Post Culture
Elizabeth Dee is pleased to announce Post Culture, a group exhibition that features intergenerational artistic strategies in a time of relative, variant and abundant image dissemination. Exploring various actual and imagined subtexts--pre and post digital reality, the dematerialization of narrative, co-authorship, mass consciousness and social evidence, works in the exhibition explore various artistic and political responses to notions of reality and time. Focusing on delivery versus demonstration, Post Culture further assesses a variety of perspectives active in the United States and Europe at a transitional moment.

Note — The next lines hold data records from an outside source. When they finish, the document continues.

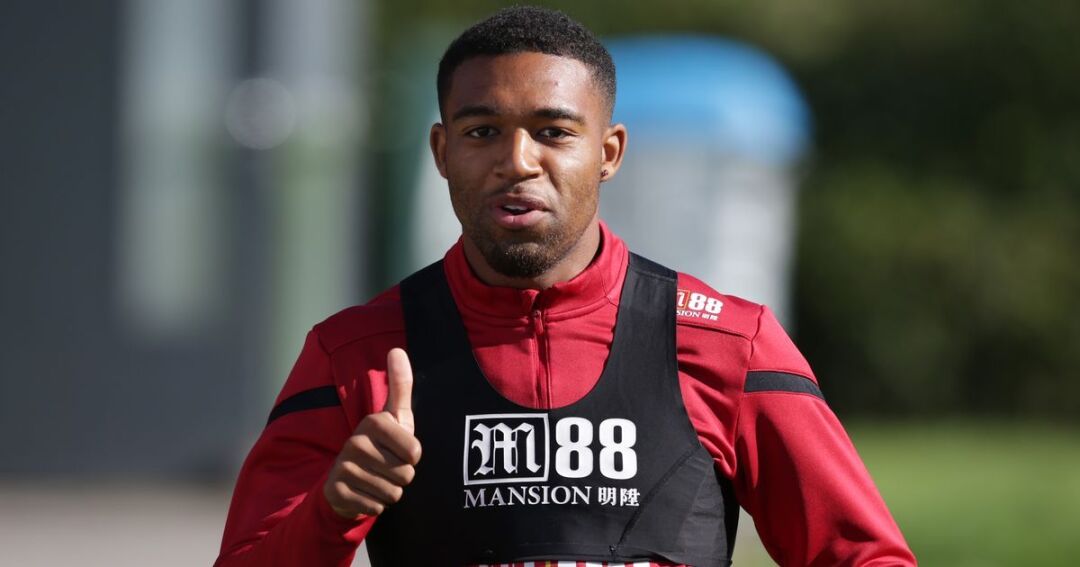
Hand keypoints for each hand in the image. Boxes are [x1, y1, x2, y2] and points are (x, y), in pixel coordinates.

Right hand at [323, 348, 421, 517]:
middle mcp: (355, 442)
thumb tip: (397, 350)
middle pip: (405, 474)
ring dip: (390, 491)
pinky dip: (375, 505)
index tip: (399, 451)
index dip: (412, 457)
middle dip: (401, 477)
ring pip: (392, 493)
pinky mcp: (337, 491)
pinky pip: (376, 506)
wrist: (345, 479)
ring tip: (376, 479)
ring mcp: (344, 467)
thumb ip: (400, 385)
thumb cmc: (380, 445)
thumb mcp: (394, 416)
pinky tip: (365, 493)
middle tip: (386, 467)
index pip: (414, 452)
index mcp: (374, 422)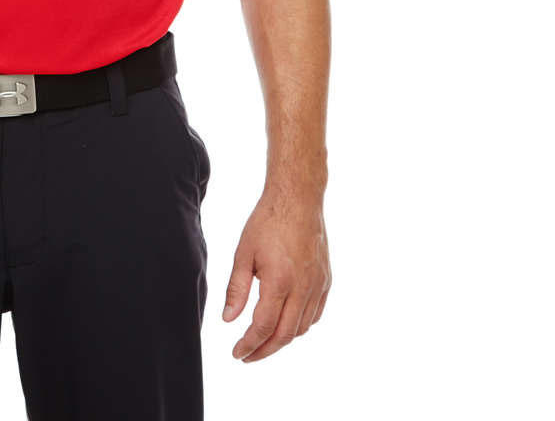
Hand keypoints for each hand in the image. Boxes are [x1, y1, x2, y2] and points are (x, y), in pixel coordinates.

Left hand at [222, 181, 330, 361]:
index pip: (263, 327)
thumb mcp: (243, 253)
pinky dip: (299, 325)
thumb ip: (236, 289)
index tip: (237, 353)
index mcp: (279, 282)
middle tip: (248, 356)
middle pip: (284, 335)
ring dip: (282, 339)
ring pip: (301, 328)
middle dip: (264, 351)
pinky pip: (315, 314)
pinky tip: (286, 323)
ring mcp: (318, 286)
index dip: (249, 345)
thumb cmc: (268, 221)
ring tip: (263, 340)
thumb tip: (228, 320)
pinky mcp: (326, 281)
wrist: (298, 199)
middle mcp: (302, 289)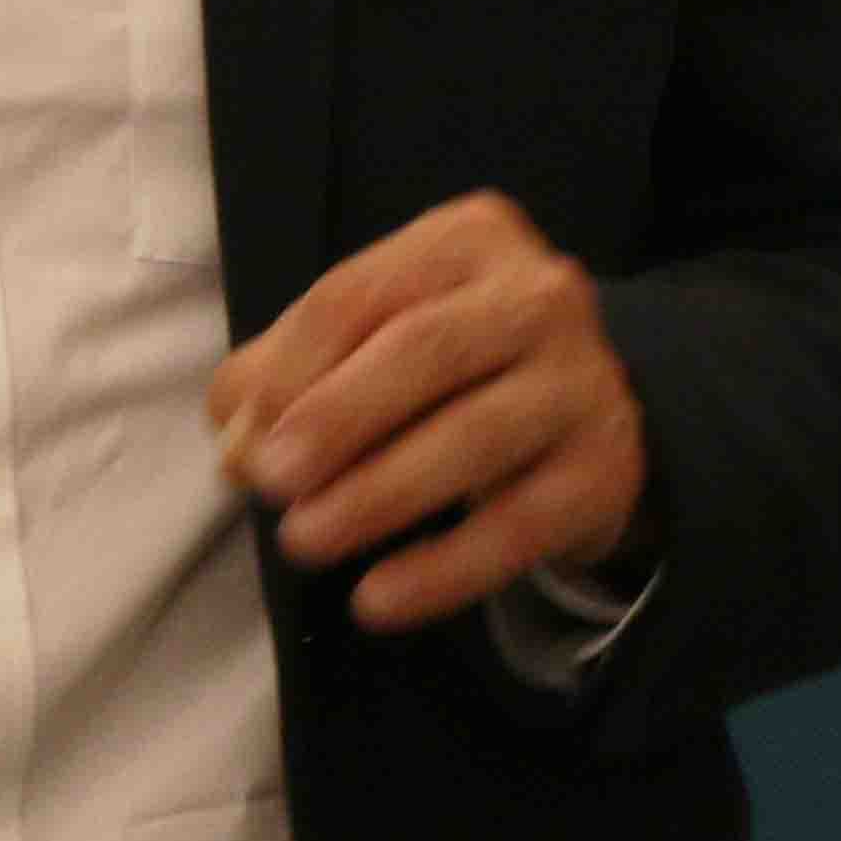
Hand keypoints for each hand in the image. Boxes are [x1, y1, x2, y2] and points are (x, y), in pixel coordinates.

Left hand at [205, 190, 648, 632]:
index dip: (290, 369)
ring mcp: (583, 378)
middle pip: (425, 349)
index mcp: (467, 239)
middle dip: (336, 418)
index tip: (241, 441)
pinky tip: (376, 600)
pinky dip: (441, 569)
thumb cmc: (451, 366)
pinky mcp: (605, 468)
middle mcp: (538, 294)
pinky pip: (517, 525)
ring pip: (475, 436)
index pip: (359, 293)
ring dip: (377, 495)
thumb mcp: (370, 339)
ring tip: (305, 541)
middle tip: (270, 484)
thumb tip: (236, 445)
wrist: (585, 413)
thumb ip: (287, 375)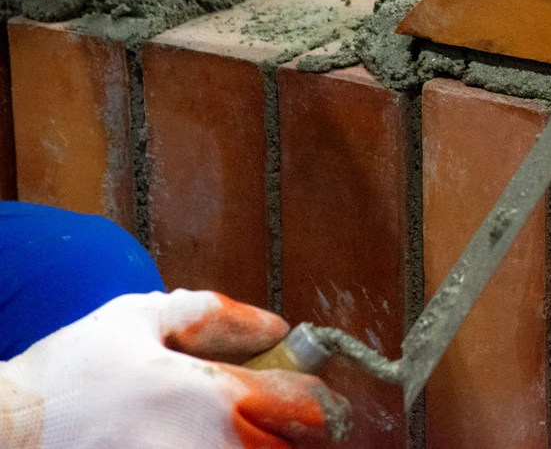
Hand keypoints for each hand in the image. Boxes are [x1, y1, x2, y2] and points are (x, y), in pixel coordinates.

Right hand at [0, 290, 349, 447]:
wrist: (4, 435)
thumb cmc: (71, 374)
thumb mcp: (139, 318)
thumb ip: (216, 315)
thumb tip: (274, 324)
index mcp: (216, 396)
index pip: (309, 405)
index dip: (318, 394)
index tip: (303, 384)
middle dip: (294, 429)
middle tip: (271, 410)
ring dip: (260, 447)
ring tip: (233, 427)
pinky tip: (202, 442)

London based artist Gabriele Beveridge states “The past is, now and forever, a draft for the future.” Taking deep interest in the contradiction of images, her sculptural assemblages are a poetic illumination around the politics of display and illusions of naturalism, gender and the unconscious.
As user-generated content has become a core part of American culture in the preceding decade, ceaseless proliferation of socially shared footage posted on the Internet has provided a rich, fertile source of inspiration for the Belgian collective Leo Gabin. Their social online collecting resulting in inventive paintings that incorporate digital screenprint practices has led to critical and uncanny reflections on post-internet notions of reality, branding and identity.

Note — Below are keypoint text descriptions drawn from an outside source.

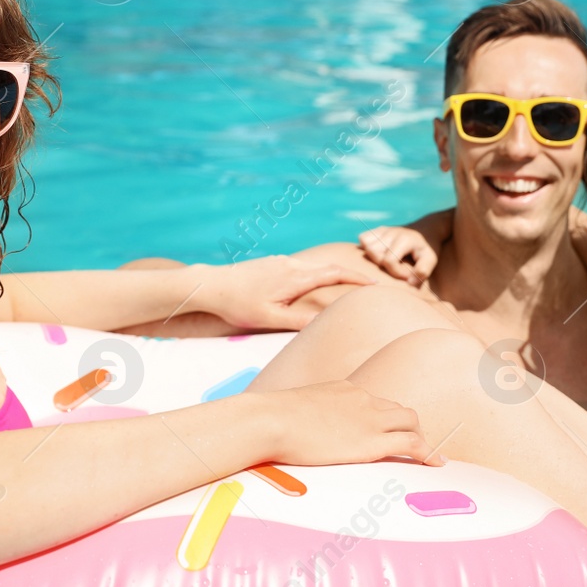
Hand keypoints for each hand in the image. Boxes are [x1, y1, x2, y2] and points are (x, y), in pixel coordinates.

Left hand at [194, 255, 374, 330]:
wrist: (211, 285)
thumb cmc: (239, 305)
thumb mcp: (270, 318)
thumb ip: (299, 321)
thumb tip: (326, 324)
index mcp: (296, 277)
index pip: (335, 273)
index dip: (357, 277)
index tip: (375, 283)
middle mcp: (291, 265)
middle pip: (328, 267)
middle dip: (350, 275)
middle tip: (368, 285)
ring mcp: (281, 262)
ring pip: (313, 267)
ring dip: (331, 274)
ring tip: (344, 286)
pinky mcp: (271, 263)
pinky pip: (300, 267)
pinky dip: (314, 274)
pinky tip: (310, 286)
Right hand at [259, 381, 444, 466]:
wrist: (271, 420)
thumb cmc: (269, 419)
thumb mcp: (290, 410)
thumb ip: (300, 417)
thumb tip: (285, 429)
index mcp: (343, 389)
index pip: (373, 400)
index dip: (384, 417)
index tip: (385, 430)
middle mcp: (362, 398)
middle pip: (398, 409)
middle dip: (407, 426)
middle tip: (410, 446)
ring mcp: (370, 418)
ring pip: (411, 421)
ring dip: (419, 437)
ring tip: (424, 456)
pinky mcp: (373, 441)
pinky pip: (413, 443)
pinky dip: (428, 452)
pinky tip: (436, 463)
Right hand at [357, 226, 436, 285]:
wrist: (426, 230)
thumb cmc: (427, 248)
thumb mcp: (431, 259)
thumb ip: (423, 271)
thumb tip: (409, 282)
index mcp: (404, 239)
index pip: (389, 261)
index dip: (397, 273)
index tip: (407, 275)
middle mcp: (391, 232)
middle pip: (373, 253)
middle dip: (383, 266)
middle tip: (397, 268)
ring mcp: (384, 230)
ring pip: (366, 245)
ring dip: (374, 257)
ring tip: (387, 261)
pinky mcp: (378, 230)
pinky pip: (363, 237)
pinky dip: (367, 247)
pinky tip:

Tamar Halpern’s hybrid practice negates notions of the digital archive, incorporating fragmentary analog and digital content in a highly physical process of photographing, collaging, painting, ripping, masking and displacing in works that defy classification. Effectively suspending tensions between dematerialization, replication, abstraction and signification, Halpern’s post-production strategies uphold integrity of the process and it’s visceral effects.

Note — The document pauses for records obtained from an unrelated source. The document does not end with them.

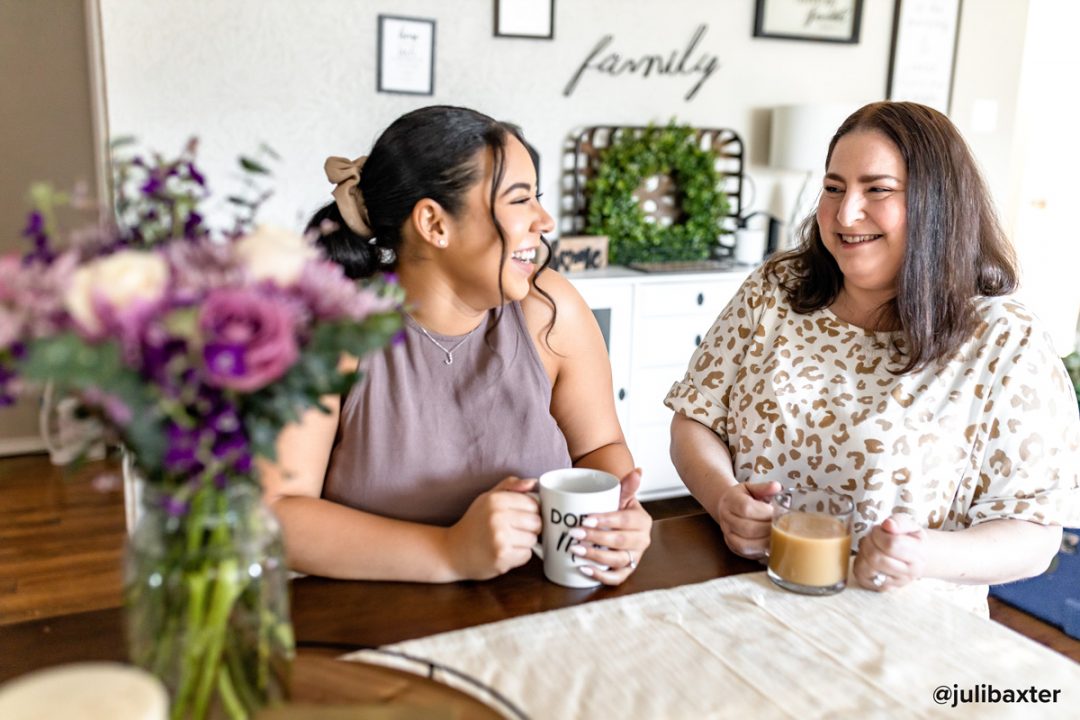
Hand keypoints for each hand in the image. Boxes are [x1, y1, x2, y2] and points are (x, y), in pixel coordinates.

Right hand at [444, 476, 540, 580]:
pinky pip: (526, 555)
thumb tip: (533, 482)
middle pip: (536, 522)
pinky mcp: (502, 557)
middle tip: (513, 530)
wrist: (452, 551)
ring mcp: (500, 538)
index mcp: (495, 500)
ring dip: (524, 543)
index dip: (530, 511)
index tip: (520, 516)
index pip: (533, 504)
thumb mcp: (488, 498)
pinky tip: (504, 552)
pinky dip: (518, 556)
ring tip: (506, 541)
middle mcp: (497, 517)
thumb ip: (510, 486)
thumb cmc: (474, 523)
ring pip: (533, 540)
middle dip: (529, 528)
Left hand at [568, 468, 651, 585]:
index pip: (625, 520)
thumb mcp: (621, 496)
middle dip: (596, 538)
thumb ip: (627, 485)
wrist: (619, 524)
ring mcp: (635, 557)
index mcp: (642, 521)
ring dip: (595, 556)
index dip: (606, 520)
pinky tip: (584, 569)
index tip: (586, 518)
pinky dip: (601, 577)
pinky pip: (617, 578)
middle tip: (574, 533)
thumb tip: (638, 471)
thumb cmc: (617, 509)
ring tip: (575, 549)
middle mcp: (642, 541)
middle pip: (620, 541)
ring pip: (618, 561)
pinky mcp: (626, 570)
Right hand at [715, 480, 779, 558]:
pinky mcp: (732, 547)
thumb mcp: (752, 488)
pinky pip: (746, 553)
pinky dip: (760, 550)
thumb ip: (764, 488)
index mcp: (730, 500)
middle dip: (767, 529)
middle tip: (782, 526)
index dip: (763, 513)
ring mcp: (727, 534)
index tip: (777, 512)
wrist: (727, 507)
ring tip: (778, 537)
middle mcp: (725, 518)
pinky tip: (771, 544)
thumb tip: (777, 487)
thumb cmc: (743, 497)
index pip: (746, 508)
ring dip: (765, 542)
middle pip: (747, 528)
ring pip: (745, 544)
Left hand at [854, 514, 926, 590]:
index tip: (879, 529)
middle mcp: (909, 573)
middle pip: (876, 557)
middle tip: (872, 537)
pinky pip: (862, 576)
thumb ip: (900, 521)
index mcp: (918, 555)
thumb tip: (888, 525)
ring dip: (863, 553)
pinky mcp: (881, 588)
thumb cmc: (910, 539)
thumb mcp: (910, 525)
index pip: (891, 544)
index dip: (878, 533)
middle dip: (868, 542)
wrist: (916, 557)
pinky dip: (861, 563)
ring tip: (871, 546)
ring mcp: (895, 583)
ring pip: (867, 568)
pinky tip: (868, 557)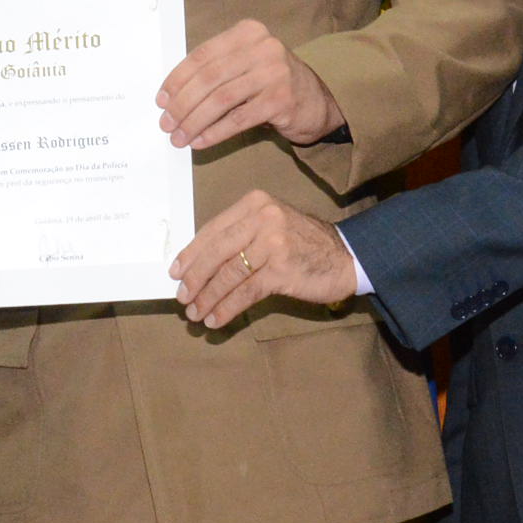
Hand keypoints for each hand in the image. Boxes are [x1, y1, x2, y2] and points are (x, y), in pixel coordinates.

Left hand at [157, 18, 343, 150]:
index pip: (202, 55)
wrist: (318, 100)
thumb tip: (171, 97)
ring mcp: (275, 73)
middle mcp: (263, 48)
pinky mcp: (281, 100)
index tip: (161, 100)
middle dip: (182, 104)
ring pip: (220, 100)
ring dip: (194, 121)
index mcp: (248, 32)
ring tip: (179, 137)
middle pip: (209, 78)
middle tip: (166, 124)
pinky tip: (200, 142)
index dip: (177, 79)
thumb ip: (216, 70)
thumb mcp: (246, 65)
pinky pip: (237, 120)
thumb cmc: (272, 83)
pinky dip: (214, 133)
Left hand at [170, 188, 358, 327]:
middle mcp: (263, 218)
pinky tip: (216, 319)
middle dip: (195, 278)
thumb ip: (240, 236)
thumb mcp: (271, 226)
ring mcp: (273, 242)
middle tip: (182, 298)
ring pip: (229, 274)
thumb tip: (199, 265)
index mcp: (255, 203)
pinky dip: (227, 308)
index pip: (213, 230)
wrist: (346, 257)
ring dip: (208, 298)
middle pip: (217, 252)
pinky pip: (245, 292)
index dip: (191, 254)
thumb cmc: (303, 244)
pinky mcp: (282, 269)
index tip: (176, 273)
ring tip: (195, 314)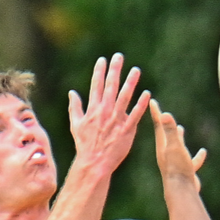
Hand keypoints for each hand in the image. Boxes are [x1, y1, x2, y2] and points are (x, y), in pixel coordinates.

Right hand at [68, 53, 150, 179]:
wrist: (94, 163)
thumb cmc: (84, 145)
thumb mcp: (75, 125)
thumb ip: (74, 107)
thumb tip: (72, 93)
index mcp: (93, 109)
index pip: (96, 85)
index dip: (100, 71)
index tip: (103, 59)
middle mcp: (105, 111)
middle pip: (111, 86)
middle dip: (115, 70)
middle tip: (119, 56)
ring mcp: (116, 120)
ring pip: (125, 97)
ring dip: (130, 82)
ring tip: (136, 70)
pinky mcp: (126, 130)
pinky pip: (135, 115)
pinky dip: (141, 104)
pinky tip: (147, 93)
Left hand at [150, 100, 206, 190]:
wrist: (181, 191)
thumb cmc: (177, 168)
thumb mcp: (175, 146)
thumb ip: (170, 130)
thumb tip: (164, 114)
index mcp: (163, 146)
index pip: (159, 125)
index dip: (156, 112)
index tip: (152, 101)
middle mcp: (167, 154)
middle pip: (164, 134)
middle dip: (164, 123)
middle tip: (161, 113)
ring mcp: (175, 163)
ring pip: (177, 146)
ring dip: (179, 137)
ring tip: (181, 129)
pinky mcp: (185, 172)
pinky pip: (191, 161)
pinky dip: (196, 156)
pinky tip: (203, 152)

Miranda Lichtenstein’s interest in the screen’s omnipresent dominance in our computerized visual field has become the subject of her Screen Shadow series of recent years. Staging papers and objects as dividers of light and shadow, Lichtenstein uses the apparatus of the camera and elemental forms of photography to explore the larger philosophical and theoretic issues around photographic representation.
Copenhagen based artist Torben Ribe’s practice offers possible solutions and situations contextualizing media and advertising images in his work, addressing the potential of these forms. His use of iPhone catalogs, plastic trees, video game posters and hologram stock photos intentionally underperform in a non-tautological methodology.
For over three decades, Julia Wachtel has actively pioneered the first works addressing the impact of “reality” in the media saturated age of the 1980s. The successive impact of this moment marked the introduction of her ongoing American Color series, dealing with the new genre of confessional television, which began in 1992 and is represented in this exhibition. Wachtel’s practice of media and celebrity culture set her apart from the Pictures Generation and is a notable precursor to the digital age. Her work is strikingly relevant today as she continues to approach political and social media content, embracing the conflict that these digital forms often represent.